» **Your task**:
Convert the text read from the pages in all the rows below into a Markdown table with the columns Nr and Text: number each line in Nr and put the line itself in Text. Leave out blank lines and the pictures.

» **Provided records**:
============
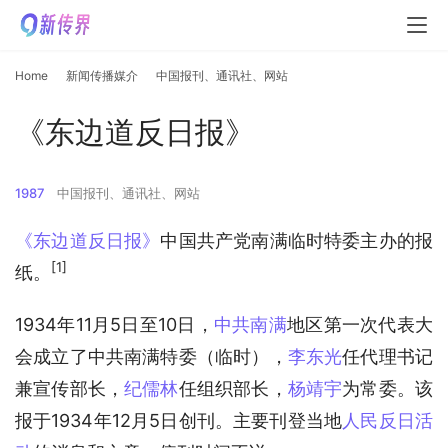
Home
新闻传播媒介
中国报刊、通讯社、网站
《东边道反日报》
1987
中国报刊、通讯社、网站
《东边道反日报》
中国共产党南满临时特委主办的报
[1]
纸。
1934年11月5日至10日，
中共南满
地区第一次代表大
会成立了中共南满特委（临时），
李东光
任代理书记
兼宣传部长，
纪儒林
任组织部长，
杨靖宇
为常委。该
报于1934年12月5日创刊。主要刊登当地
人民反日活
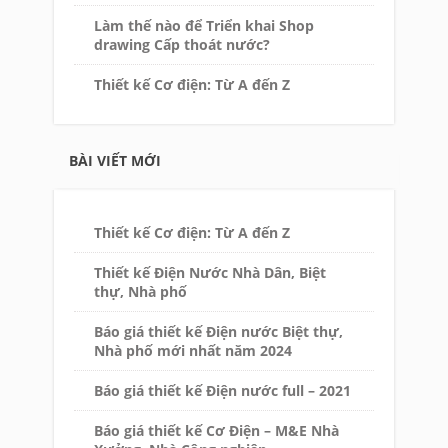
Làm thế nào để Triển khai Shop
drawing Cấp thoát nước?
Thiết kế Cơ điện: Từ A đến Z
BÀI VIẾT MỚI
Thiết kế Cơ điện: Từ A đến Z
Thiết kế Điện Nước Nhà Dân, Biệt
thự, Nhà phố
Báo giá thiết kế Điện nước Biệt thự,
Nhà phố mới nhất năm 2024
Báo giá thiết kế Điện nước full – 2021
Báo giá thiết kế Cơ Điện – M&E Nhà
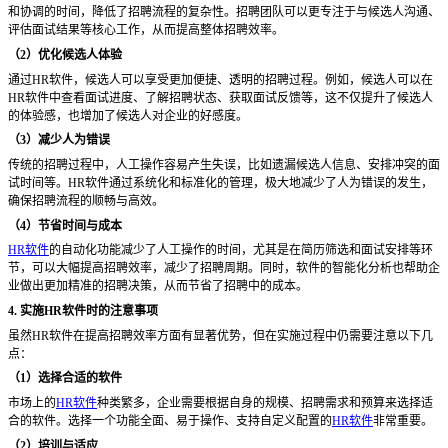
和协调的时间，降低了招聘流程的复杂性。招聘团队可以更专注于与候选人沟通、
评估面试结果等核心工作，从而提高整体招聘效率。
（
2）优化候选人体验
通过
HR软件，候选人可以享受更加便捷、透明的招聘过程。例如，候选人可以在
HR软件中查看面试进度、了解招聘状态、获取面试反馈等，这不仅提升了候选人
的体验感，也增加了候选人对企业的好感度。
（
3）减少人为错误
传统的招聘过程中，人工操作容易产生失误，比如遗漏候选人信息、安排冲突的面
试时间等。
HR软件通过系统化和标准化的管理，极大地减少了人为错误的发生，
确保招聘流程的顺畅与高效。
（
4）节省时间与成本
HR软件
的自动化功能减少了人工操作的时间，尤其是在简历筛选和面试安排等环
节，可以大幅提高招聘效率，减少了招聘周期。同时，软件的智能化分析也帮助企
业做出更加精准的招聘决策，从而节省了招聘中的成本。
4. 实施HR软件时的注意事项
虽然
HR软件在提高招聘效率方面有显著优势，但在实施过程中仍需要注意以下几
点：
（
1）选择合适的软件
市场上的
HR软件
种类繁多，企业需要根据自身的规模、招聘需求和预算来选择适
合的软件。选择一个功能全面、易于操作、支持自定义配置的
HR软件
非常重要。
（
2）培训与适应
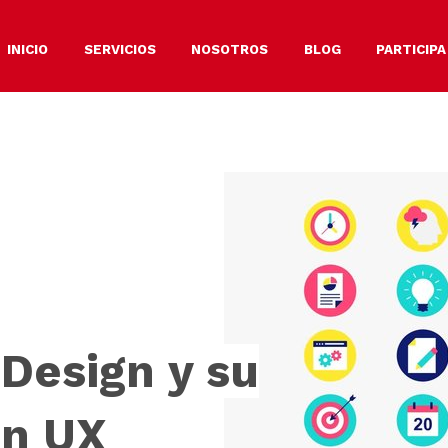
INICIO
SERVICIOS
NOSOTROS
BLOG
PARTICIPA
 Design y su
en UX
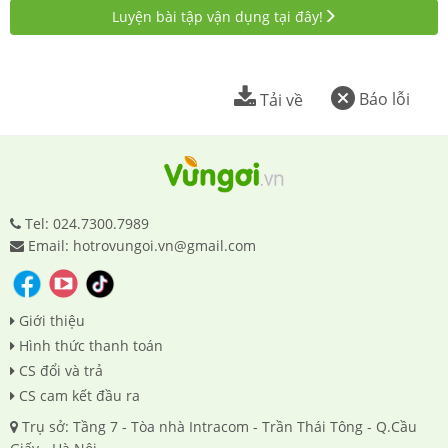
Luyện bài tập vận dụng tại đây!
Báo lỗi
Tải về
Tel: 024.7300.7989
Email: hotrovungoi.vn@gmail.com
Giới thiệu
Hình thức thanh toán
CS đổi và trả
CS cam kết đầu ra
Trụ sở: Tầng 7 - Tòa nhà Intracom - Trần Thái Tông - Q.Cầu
============
» **Exercise result**:
| Nr | Text |
|---|---|
| 1 | Home |
| 2 | 新闻传播媒介 |
| 3 | 中国报刊、通讯社、网站 |
| 4 | 《东边道反日报》 |
| 5 | 1987 |
| 6 | 中国报刊、通讯社、网站 |
| 7 | 《东边道反日报》 |
| 8 | 中国共产党南满临时特委主办的报 |
| 9 | [1] |
| 10 | 纸。 |
| 11 | 1934年11月5日至10日， |
| 12 | 中共南满 |
| 13 | 地区第一次代表大 |
| 14 | 会成立了中共南满特委（临时）， |
| 15 | 李东光 |
| 16 | 任代理书记 |
| 17 | 兼宣传部长， |
| 18 | 纪儒林 |
| 19 | 任组织部长， |
| 20 | 杨靖宇 |
| 21 | 为常委。该 |
| 22 | 报于1934年12月5日创刊。主要刊登当地 |
| 23 | 人民反日活 |
| 24 | Làm thế nào để Triển khai Shop |
| 25 | drawing Cấp thoát nước? |
| 26 | Thiết kế Cơ điện: Từ A đến Z |
| 27 | BÀI VIẾT MỚI |
| 28 | Thiết kế Cơ điện: Từ A đến Z |
| 29 | Thiết kế Điện Nước Nhà Dân, Biệt |
| 30 | thự, Nhà phố |
| 31 | Báo giá thiết kế Điện nước Biệt thự, |
| 32 | Nhà phố mới nhất năm 2024 |
| 33 | Báo giá thiết kế Điện nước full – 2021 |
| 34 | Báo giá thiết kế Cơ Điện – M&E Nhà |
| 35 | 和协调的时间，降低了招聘流程的复杂性。招聘团队可以更专注于与候选人沟通、 |
| 36 | 评估面试结果等核心工作，从而提高整体招聘效率。 |
| 37 | （ |
| 38 | 2）优化候选人体验 |
| 39 | 通过 |
| 40 | HR软件，候选人可以享受更加便捷、透明的招聘过程。例如，候选人可以在 |
| 41 | HR软件中查看面试进度、了解招聘状态、获取面试反馈等，这不仅提升了候选人 |
| 42 | 的体验感，也增加了候选人对企业的好感度。 |
| 43 | （ |
| 44 | 3）减少人为错误 |
| 45 | 传统的招聘过程中，人工操作容易产生失误，比如遗漏候选人信息、安排冲突的面 |
| 46 | 试时间等。 |
| 47 | HR软件通过系统化和标准化的管理，极大地减少了人为错误的发生， |
| 48 | 确保招聘流程的顺畅与高效。 |
| 49 | （ |
| 50 | 4）节省时间与成本 |
| 51 | HR软件 |
| 52 | 的自动化功能减少了人工操作的时间，尤其是在简历筛选和面试安排等环 |
| 53 | 节，可以大幅提高招聘效率，减少了招聘周期。同时，软件的智能化分析也帮助企 |
| 54 | 业做出更加精准的招聘决策，从而节省了招聘中的成本。 |
| 55 | 4. 实施HR软件时的注意事项 |
| 56 | 虽然 |
| 57 | HR软件在提高招聘效率方面有显著优势，但在实施过程中仍需要注意以下几 |
| 58 | 点： |
| 59 | （ |
| 60 | 1）选择合适的软件 |
| 61 | 市场上的 |
| 62 | HR软件 |
| 63 | 种类繁多，企业需要根据自身的规模、招聘需求和预算来选择适 |
| 64 | 合的软件。选择一个功能全面、易于操作、支持自定义配置的 |
| 65 | HR软件 |
| 66 | 非常重要。 |
| 67 | （ |
| 68 | 2）培训与适应 |
| 69 | INICIO |
| 70 | SERVICIOS |
| 71 | NOSOTROS |
| 72 | BLOG |
| 73 | PARTICIPA |
| 74 |  Design y su |
| 75 | en UX |
| 76 | Luyện bài tập vận dụng tại đây! |
| 77 | Báo lỗi |
| 78 | Tải về |
| 79 | Tel: 024.7300.7989 |
| 80 | Email: hotrovungoi.vn@gmail.com |
| 81 | Giới thiệu |
| 82 | Hình thức thanh toán |
| 83 | CS đổi và trả |
| 84 | CS cam kết đầu ra |
| 85 | Trụ sở: Tầng 7 - Tòa nhà Intracom - Trần Thái Tông - Q.Cầu |